* About this exercise: Look through the records below for the line holding "4: (316, 227, 7.38)". Write it out exactly, with each following line through the line holding "15: (445, 130, 3.39)".

* Stored items:
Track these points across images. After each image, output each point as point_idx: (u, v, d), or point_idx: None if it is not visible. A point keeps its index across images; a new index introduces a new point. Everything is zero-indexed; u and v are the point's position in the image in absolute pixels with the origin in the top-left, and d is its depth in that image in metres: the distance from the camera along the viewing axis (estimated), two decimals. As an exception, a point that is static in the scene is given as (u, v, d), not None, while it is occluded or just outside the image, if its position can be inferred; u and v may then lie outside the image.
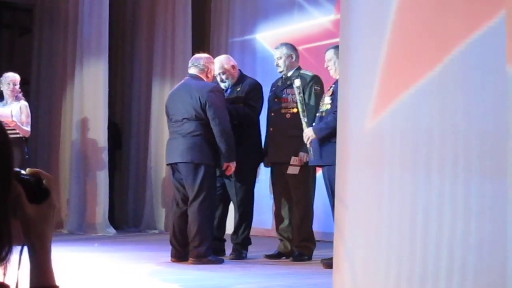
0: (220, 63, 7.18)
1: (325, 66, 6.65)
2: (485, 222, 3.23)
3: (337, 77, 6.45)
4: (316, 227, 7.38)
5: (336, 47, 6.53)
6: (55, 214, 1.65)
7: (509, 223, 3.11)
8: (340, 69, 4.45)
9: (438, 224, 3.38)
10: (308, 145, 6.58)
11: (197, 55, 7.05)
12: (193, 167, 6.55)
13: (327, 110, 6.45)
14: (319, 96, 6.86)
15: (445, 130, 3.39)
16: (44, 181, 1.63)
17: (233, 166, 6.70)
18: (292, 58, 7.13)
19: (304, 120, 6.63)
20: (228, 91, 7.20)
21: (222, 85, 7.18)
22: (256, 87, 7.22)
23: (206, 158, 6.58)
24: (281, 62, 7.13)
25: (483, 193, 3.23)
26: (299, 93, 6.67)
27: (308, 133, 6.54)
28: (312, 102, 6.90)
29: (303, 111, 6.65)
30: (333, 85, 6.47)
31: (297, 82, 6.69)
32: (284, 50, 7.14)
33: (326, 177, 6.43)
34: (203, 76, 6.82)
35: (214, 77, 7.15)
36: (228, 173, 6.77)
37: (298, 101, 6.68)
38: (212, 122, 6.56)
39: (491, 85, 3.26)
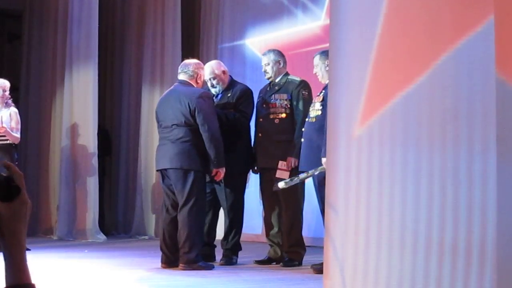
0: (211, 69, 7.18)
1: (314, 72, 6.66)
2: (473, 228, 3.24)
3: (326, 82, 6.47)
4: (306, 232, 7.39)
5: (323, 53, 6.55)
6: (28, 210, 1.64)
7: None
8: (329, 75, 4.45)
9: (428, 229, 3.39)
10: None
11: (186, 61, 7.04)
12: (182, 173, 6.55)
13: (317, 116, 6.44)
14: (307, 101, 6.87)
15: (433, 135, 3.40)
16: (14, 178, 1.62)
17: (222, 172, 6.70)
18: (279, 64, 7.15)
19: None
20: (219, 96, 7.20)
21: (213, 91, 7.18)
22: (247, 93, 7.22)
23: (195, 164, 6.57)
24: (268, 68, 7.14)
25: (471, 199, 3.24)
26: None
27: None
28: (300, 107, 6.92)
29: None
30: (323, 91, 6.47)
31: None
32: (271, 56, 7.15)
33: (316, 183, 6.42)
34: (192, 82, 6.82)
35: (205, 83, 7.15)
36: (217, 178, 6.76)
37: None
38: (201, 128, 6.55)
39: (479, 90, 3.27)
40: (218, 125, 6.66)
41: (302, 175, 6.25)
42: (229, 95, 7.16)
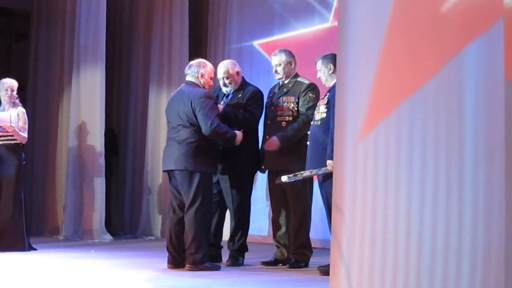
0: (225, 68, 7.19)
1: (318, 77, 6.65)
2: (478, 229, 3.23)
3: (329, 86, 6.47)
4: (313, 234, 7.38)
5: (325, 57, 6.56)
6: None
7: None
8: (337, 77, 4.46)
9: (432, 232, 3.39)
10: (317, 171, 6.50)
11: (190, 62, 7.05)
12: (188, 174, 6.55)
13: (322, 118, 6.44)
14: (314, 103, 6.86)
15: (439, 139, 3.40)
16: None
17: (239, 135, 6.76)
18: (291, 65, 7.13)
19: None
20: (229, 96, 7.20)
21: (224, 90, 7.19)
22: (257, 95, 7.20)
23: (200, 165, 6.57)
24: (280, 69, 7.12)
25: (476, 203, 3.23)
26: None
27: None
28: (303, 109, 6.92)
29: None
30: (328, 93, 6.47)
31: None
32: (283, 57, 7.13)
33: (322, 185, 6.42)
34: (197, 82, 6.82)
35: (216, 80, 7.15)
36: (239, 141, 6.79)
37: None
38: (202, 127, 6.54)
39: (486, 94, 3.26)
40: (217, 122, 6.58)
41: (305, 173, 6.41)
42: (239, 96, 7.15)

* Solved exercise:
4: (316, 227, 7.38)
5: (336, 47, 6.53)
6: (55, 214, 1.65)
7: (509, 223, 3.11)
8: (340, 69, 4.45)
9: (438, 224, 3.38)
10: (308, 145, 6.58)
11: (197, 55, 7.05)
12: (193, 167, 6.55)
13: (327, 110, 6.45)
14: (319, 96, 6.86)
15: (445, 130, 3.39)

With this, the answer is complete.